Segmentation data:
——

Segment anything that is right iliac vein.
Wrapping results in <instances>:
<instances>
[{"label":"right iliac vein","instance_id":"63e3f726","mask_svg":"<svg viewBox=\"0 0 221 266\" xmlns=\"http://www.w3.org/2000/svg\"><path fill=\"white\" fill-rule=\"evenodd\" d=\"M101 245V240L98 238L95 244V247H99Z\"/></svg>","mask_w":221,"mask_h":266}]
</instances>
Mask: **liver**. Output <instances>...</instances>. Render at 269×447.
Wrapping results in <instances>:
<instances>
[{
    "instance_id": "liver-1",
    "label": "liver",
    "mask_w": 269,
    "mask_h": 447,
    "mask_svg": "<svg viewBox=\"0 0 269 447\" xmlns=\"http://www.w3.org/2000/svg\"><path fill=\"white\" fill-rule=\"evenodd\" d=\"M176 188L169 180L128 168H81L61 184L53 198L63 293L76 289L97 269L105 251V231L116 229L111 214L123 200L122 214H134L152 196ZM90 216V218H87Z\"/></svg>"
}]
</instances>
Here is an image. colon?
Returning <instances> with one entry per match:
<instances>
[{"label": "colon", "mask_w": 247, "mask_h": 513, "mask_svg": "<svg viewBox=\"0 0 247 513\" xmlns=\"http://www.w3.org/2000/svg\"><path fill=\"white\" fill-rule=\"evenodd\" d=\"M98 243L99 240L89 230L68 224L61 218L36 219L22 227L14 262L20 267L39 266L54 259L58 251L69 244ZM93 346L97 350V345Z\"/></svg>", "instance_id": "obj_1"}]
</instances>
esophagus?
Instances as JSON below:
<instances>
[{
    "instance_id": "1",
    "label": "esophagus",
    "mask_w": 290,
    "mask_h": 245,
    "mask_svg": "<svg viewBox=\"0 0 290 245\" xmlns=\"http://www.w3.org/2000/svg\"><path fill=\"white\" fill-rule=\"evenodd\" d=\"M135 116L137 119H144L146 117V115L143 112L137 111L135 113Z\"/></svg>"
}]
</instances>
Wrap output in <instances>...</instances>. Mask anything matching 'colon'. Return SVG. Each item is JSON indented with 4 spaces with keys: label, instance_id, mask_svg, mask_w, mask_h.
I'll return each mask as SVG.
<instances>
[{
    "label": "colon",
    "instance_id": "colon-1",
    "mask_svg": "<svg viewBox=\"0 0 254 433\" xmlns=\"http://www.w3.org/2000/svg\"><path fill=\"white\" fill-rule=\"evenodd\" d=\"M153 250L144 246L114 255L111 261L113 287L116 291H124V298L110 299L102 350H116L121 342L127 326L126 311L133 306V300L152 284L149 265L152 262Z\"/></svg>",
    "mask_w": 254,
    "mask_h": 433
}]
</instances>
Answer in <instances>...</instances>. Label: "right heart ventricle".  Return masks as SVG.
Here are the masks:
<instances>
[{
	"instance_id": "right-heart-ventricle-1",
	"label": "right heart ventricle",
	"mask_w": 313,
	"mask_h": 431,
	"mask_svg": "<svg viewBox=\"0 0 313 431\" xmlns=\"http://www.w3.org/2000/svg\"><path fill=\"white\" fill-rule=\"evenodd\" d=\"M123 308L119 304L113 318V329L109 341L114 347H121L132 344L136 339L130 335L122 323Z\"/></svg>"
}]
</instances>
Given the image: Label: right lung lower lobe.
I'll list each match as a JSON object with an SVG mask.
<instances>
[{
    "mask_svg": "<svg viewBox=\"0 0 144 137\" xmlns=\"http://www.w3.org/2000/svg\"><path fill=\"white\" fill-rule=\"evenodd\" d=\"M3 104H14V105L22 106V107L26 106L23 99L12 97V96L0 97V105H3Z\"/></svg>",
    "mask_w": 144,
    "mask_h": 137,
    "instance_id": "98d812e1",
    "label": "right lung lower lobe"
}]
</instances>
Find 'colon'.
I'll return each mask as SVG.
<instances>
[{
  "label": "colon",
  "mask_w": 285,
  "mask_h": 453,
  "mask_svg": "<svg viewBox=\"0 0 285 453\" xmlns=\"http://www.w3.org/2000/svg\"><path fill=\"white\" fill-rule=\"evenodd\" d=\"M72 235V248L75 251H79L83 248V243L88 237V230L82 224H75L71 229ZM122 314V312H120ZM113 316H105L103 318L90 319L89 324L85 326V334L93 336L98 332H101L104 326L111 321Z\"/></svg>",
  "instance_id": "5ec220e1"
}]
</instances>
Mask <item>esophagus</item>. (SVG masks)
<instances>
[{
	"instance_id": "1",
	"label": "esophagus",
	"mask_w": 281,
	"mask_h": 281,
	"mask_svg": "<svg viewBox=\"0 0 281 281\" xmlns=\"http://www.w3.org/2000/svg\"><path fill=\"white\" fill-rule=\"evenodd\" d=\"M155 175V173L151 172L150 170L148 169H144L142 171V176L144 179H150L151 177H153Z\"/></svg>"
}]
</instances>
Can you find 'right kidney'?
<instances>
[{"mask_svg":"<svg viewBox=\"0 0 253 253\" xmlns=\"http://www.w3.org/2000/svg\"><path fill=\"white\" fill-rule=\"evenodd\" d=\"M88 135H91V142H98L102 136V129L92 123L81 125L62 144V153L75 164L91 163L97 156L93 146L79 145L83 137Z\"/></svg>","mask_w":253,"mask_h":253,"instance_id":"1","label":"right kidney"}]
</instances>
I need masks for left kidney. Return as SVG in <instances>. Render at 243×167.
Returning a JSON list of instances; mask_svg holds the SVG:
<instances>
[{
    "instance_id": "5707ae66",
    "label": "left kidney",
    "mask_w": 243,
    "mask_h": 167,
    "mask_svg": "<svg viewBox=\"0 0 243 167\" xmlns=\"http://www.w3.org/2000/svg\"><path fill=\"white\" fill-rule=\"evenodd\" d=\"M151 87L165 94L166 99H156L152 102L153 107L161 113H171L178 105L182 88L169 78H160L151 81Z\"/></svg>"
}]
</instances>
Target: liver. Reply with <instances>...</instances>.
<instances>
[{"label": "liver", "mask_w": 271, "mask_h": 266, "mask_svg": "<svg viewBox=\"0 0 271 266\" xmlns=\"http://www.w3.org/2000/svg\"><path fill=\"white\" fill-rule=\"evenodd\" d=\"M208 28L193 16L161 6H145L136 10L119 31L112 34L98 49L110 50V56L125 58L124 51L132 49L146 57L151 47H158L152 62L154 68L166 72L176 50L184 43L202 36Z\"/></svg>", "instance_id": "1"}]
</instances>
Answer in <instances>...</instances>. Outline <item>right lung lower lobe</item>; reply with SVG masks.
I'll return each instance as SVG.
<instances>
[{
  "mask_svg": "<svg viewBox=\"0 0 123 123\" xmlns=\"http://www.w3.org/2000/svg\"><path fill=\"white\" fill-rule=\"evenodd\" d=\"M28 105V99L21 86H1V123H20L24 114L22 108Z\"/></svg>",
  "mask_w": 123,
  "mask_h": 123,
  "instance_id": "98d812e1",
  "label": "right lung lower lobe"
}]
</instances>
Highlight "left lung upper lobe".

——

Stated task: Edit the records above by replacing "Segment" with "Delineate" wherever it occurs, and leave everything else unchanged.

Task result:
Delineate anything that is right iliac vein.
Wrapping results in <instances>:
<instances>
[{"label":"right iliac vein","instance_id":"63e3f726","mask_svg":"<svg viewBox=\"0 0 221 266\" xmlns=\"http://www.w3.org/2000/svg\"><path fill=\"white\" fill-rule=\"evenodd\" d=\"M101 245V240L98 238L95 244V247H99Z\"/></svg>","mask_w":221,"mask_h":266}]
</instances>
Mask: **liver**. Output <instances>...</instances>. Render at 269×447.
Wrapping results in <instances>:
<instances>
[{
    "instance_id": "liver-1",
    "label": "liver",
    "mask_w": 269,
    "mask_h": 447,
    "mask_svg": "<svg viewBox=\"0 0 269 447\" xmlns=\"http://www.w3.org/2000/svg\"><path fill=\"white\" fill-rule=\"evenodd\" d=\"M176 188L169 180L128 168H81L61 184L53 198L63 293L76 289L97 269L105 251V231L116 229L111 214L123 200L122 214H134L152 196ZM90 216V218H87Z\"/></svg>"
}]
</instances>
Here is an image. colon?
Returning <instances> with one entry per match:
<instances>
[{"label": "colon", "mask_w": 247, "mask_h": 513, "mask_svg": "<svg viewBox=\"0 0 247 513\" xmlns=\"http://www.w3.org/2000/svg\"><path fill=\"white\" fill-rule=\"evenodd\" d=\"M98 243L99 240L89 230L68 224L61 218L36 219L22 227L14 262L20 267L39 266L54 259L58 251L69 244ZM93 346L97 350V345Z\"/></svg>", "instance_id": "obj_1"}]
</instances>
esophagus?
Instances as JSON below:
<instances>
[{
    "instance_id": "1",
    "label": "esophagus",
    "mask_w": 290,
    "mask_h": 245,
    "mask_svg": "<svg viewBox=\"0 0 290 245\" xmlns=\"http://www.w3.org/2000/svg\"><path fill=\"white\" fill-rule=\"evenodd\" d=\"M135 116L137 119H144L146 117V115L143 112L137 111L135 113Z\"/></svg>"
}]
</instances>
Wrap output in <instances>...</instances>. Mask anything matching 'colon'. Return SVG. Each item is JSON indented with 4 spaces with keys: label, instance_id, mask_svg, mask_w, mask_h.
I'll return each mask as SVG.
<instances>
[{
    "label": "colon",
    "instance_id": "colon-1",
    "mask_svg": "<svg viewBox=\"0 0 254 433\" xmlns=\"http://www.w3.org/2000/svg\"><path fill=\"white\" fill-rule=\"evenodd\" d=\"M153 250L144 246L114 255L111 261L113 287L116 291H124V298L110 299L102 350H116L121 342L127 326L126 311L133 306V300L152 284L149 265L152 262Z\"/></svg>",
    "mask_w": 254,
    "mask_h": 433
}]
</instances>
Answer in <instances>...</instances>. Label: "right heart ventricle".  Return masks as SVG.
Here are the masks:
<instances>
[{
	"instance_id": "right-heart-ventricle-1",
	"label": "right heart ventricle",
	"mask_w": 313,
	"mask_h": 431,
	"mask_svg": "<svg viewBox=\"0 0 313 431\" xmlns=\"http://www.w3.org/2000/svg\"><path fill=\"white\" fill-rule=\"evenodd\" d=\"M123 308L119 304L113 318V329L109 341L114 347H121L132 344L136 339L130 335L122 323Z\"/></svg>"
}]
</instances>
Given the image: Label: right lung lower lobe.
I'll list each match as a JSON object with an SVG mask.
<instances>
[{
    "mask_svg": "<svg viewBox=\"0 0 144 137\" xmlns=\"http://www.w3.org/2000/svg\"><path fill=\"white\" fill-rule=\"evenodd\" d=\"M3 104H14V105L22 106V107L26 106L23 99L12 97V96L0 97V105H3Z\"/></svg>",
    "mask_w": 144,
    "mask_h": 137,
    "instance_id": "98d812e1",
    "label": "right lung lower lobe"
}]
</instances>
Find 'colon'.
I'll return each mask as SVG.
<instances>
[{
  "label": "colon",
  "mask_w": 285,
  "mask_h": 453,
  "mask_svg": "<svg viewBox=\"0 0 285 453\" xmlns=\"http://www.w3.org/2000/svg\"><path fill=\"white\" fill-rule=\"evenodd\" d=\"M72 235V248L75 251H79L83 248V243L88 237V230L82 224H75L71 229ZM122 314V312H120ZM113 316H105L103 318L90 319L89 324L85 326V334L93 336L98 332H101L104 326L111 321Z\"/></svg>",
  "instance_id": "5ec220e1"
}]
</instances>
Mask <item>esophagus</item>. (SVG masks)
<instances>
[{
	"instance_id": "1",
	"label": "esophagus",
	"mask_w": 281,
	"mask_h": 281,
	"mask_svg": "<svg viewBox=\"0 0 281 281\" xmlns=\"http://www.w3.org/2000/svg\"><path fill=\"white\" fill-rule=\"evenodd\" d=\"M155 175V173L151 172L150 170L148 169H144L142 171V176L144 179H150L151 177H153Z\"/></svg>"
}]
</instances>
Can you find 'right kidney'?
<instances>
[{"mask_svg":"<svg viewBox=\"0 0 253 253\" xmlns=\"http://www.w3.org/2000/svg\"><path fill=\"white\" fill-rule=\"evenodd\" d=\"M88 135H91V142H98L102 136V129L92 123L81 125L62 144V153L75 164L91 163L97 156L93 146L79 145L83 137Z\"/></svg>","mask_w":253,"mask_h":253,"instance_id":"1","label":"right kidney"}]
</instances>
I need masks for left kidney. Return as SVG in <instances>. Render at 243×167.
Returning a JSON list of instances; mask_svg holds the SVG:
<instances>
[{
    "instance_id": "5707ae66",
    "label": "left kidney",
    "mask_w": 243,
    "mask_h": 167,
    "mask_svg": "<svg viewBox=\"0 0 243 167\" xmlns=\"http://www.w3.org/2000/svg\"><path fill=\"white\" fill-rule=\"evenodd\" d=\"M151 87L165 94L166 99H156L152 102L153 107L161 113H171L178 105L182 88L169 78H160L151 81Z\"/></svg>"
}]
</instances>
Target: liver. Reply with <instances>...</instances>.
<instances>
[{"label": "liver", "mask_w": 271, "mask_h": 266, "mask_svg": "<svg viewBox=\"0 0 271 266\" xmlns=\"http://www.w3.org/2000/svg\"><path fill=\"white\" fill-rule=\"evenodd\" d=\"M208 28L193 16L161 6H145L136 10L119 31L112 34L98 49L110 50V56L125 58L124 51L132 49L146 57L151 47H158L152 62L154 68L166 72L176 50L184 43L202 36Z\"/></svg>", "instance_id": "1"}]
</instances>
Answer in <instances>...</instances>. Outline <item>right lung lower lobe</item>; reply with SVG masks.
I'll return each instance as SVG.
<instances>
[{
  "mask_svg": "<svg viewBox=\"0 0 123 123\" xmlns=\"http://www.w3.org/2000/svg\"><path fill=\"white\" fill-rule=\"evenodd\" d=\"M28 105V99L21 86H1V123H20L24 114L22 108Z\"/></svg>",
  "mask_w": 123,
  "mask_h": 123,
  "instance_id": "98d812e1",
  "label": "right lung lower lobe"
}]
</instances>
Highlight "left lung upper lobe".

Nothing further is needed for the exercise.